La Bella Fontana

Report from Bellefonte PA, by Helen Fontana Bechdel

Thursday, April 07, 2005

Architect was ahead of her time

Anna Keichline, born in Bellefonte in 1889, was the first female architect registered in the state. Locally, she is honored by a state historical marker in front of the Plaza Centre, a gallery on the second floor of the Brockerhoff and an array of distinctive homes and buildings in the borough.


The Cadillac Building at the corner of West Bishop and South Allegheny streets, where state Rep. Kerry Benninghoff, R-College Township, has his office, is an Anna Keichline design.


Perhaps not as well- known are the contributions Keichline made to the field of kitchen design. The word "ergonomic" probably had not been coined in her time, but she understood early on the importance of cutting down on the backbreaking labor that most kitchens demanded.


Keichline's great-niece Nancy Perkins, also an industrial designer, quoted, in the Spring 1991 issue of Innovations, one of the objectives of a kitchen patent granted to Keichline in 1926: "To improve construction of the various objects in the kitchen for increasing the comfort of the housekeeper as well as reducing her work."


Keichline did not think that a woman should need a ladder to reach the top shelves of a cabinet or that she should have to stoop to reach items on the bottom shelves. And cupboards should have glass doors so you can see what's inside.


Having lived a long time now with Formica counters the color of a York Peppermint Patty, I keep a file of kitchen ideas with the hope of remodeling some day. Glass doors, I see, are now available as an alternative to closed boxes hung on the walls. Keichline would approve.


But I'm not so sure what she would have thought about the current trend of under-the-counter drawers. Ads for one upmarket appliance company show a model wearing skinny pants and high heels squatting in front of the drawer of a floor-level fridge.

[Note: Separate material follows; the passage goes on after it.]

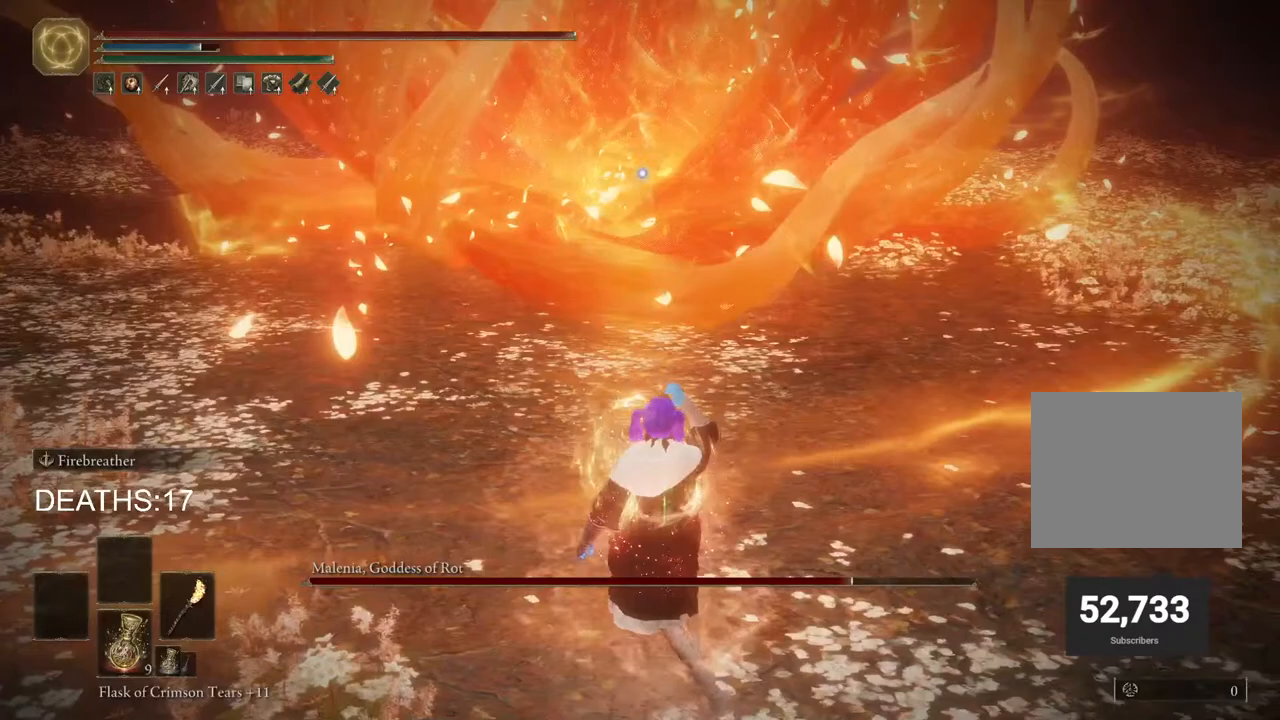
{"buttons": [], "left_stick": "down-right", "right_stick": "center", "events": []}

My autumn-gold number is about 30 years old, but it has the freezer on the bottom with food storage at eye level.


Keichline worked hard all her life on the projects she believed in, starting with an oak table that won a prize at the Centre County fair when she was 14. She was awarded seven patents in all, working from her office in the Temple Court Building on South Allegheny Street.


Anna Keichline was not just a woman ahead of her time, she was a woman ahead of our times. Until someone invents an eye-level dishwasher, mine -- which died last winter -- will not be replaced.